Requirement: In the entries below, filter for the word "textit" and copy every matching line.

== Segment start ==

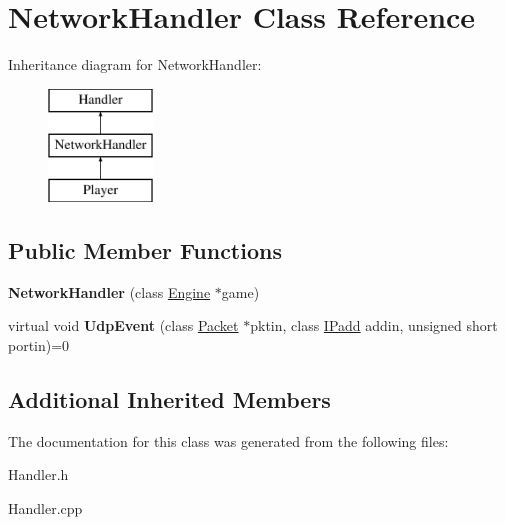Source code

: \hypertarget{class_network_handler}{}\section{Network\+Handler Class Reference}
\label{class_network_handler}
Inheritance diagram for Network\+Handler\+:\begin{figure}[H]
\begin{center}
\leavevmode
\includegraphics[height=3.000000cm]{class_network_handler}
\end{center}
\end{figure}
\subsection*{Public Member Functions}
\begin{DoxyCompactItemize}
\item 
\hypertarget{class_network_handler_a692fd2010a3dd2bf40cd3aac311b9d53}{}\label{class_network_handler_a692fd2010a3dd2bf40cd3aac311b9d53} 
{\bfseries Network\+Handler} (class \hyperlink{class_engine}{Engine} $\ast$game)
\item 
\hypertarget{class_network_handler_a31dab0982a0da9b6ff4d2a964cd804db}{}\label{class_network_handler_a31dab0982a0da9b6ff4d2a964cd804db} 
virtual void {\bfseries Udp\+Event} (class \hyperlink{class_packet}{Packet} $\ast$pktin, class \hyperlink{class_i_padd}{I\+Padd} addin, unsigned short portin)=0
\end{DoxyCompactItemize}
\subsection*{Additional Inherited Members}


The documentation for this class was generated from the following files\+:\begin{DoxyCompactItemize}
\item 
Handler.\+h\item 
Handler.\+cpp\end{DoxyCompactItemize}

== Segment end ==
== Segment start ==

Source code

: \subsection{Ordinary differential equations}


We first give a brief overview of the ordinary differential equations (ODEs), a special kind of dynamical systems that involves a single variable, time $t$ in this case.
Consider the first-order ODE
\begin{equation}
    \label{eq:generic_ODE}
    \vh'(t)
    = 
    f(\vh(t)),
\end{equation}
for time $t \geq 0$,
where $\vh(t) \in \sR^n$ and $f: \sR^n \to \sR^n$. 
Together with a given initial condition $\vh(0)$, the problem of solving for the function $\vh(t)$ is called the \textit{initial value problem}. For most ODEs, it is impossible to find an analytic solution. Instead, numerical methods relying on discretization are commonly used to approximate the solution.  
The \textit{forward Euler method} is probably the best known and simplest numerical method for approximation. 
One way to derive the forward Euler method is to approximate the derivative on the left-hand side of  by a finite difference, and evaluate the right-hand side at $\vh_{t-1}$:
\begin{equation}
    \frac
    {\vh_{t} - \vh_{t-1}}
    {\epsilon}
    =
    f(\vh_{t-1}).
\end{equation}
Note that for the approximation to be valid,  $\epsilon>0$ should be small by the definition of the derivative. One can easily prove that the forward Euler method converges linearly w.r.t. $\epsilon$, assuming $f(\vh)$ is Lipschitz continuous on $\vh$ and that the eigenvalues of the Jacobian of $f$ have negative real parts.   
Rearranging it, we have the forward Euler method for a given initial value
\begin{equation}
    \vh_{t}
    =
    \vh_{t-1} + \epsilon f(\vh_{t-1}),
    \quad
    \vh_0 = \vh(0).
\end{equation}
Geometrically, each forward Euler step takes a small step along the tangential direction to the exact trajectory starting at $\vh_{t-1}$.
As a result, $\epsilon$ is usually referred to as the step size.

== Segment end ==

Answer for the task:
Together with a given initial condition $\vh(0)$, the problem of solving for the function $\vh(t)$ is called the \textit{initial value problem}. For most ODEs, it is impossible to find an analytic solution. Instead, numerical methods relying on discretization are commonly used to approximate the solution.  
The \textit{forward Euler method} is probably the best known and simplest numerical method for approximation. 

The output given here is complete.